**Document passage**:
That said, I hail from Michigan, which like many fly-over states, has seen better days, and I’ve never once forgotten or neglected the reality of what it’s like to struggle financially.
Two Americas
I also know, as we all know, that there is a massive and growing disconnect between what happens on the S&P and what happens in the daily lives of most Americans—because I am that American, and always will be—even from France or some fancy table in Marina del Rey…
And it got me to thinking of how the United States has slowly turned into two Americas; a land in which a smaller minority has significantly more (in education, housing, opportunity, income, and financial freedom) than a larger majority.
And as one who navigates markets, histories, countries, personalities and economies for part of my living, it got me to thinking of how we became a land that confuses what happens on Wall Street with the reality of our Main Street.
It bothers me. A lot.
Below, I therefore offer some broad answers to that far more complex question.

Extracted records
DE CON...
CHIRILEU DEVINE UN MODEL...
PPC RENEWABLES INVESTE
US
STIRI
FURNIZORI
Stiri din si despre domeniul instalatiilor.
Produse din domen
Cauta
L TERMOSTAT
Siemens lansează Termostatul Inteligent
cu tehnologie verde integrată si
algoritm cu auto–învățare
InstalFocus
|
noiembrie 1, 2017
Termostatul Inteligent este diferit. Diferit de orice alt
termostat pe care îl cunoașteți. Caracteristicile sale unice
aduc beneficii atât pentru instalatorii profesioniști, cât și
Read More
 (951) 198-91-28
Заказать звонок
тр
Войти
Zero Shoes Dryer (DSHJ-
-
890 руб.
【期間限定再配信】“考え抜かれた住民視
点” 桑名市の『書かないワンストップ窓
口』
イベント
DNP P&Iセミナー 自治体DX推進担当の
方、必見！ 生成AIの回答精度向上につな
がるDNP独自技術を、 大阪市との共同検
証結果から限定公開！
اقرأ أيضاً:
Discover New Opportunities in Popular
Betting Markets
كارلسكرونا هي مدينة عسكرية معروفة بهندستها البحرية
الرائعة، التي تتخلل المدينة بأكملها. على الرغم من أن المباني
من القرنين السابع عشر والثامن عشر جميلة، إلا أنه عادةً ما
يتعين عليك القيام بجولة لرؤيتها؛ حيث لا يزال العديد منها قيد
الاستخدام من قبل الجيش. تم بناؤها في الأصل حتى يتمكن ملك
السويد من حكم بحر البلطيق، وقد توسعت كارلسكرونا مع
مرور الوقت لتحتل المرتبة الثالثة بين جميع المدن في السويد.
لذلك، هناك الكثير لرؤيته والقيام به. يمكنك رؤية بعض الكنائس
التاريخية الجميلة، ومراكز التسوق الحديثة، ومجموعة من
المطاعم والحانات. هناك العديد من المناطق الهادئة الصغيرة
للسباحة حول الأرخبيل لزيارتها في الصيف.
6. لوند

**Task requirements**:
1. According to the essay on the two Americas, in what areas does a smaller minority have significantly more than a larger majority?
2. Resume the essay on the two Americas from the point where the passage stops.
The data have no connection to the essay on the two Americas.

**List of answers**:
1. Education, housing, opportunity, income, and financial freedom.

2.
Wall Street—The Temporary Fantasy Land
For over a decade now, the fantasy continues. No fear, the markets are here! Everything is rosy, at least if you listen to the financial media. And gosh knows the numbers and 10+ years of only rising markets seem to confirm it.
At the September peaks, for example, the S&P (2900+) was blissfully cruising well above its 50-day (by 2%), 200-day (by 6%) and 350-day (by 11%) DMA’s (or “daily moving averages”).
In such cruise-control bliss, it’s hard to worry about America, right?
Well… two trading weeks from its highs, the S&P tanked through those same support levels like a dropped bowling ball, falling, by way of example, 8% below its 50 DMA.
I wrote about how this happened in last week’s blog on October Market Volatility.
I then received a number of comments on how unfair I might otherwise have been to the good work of Trump and the “Trump Bubble.” I was reminded, again, of our low unemployment (3.9%) and how high (4.2%) GDP figures.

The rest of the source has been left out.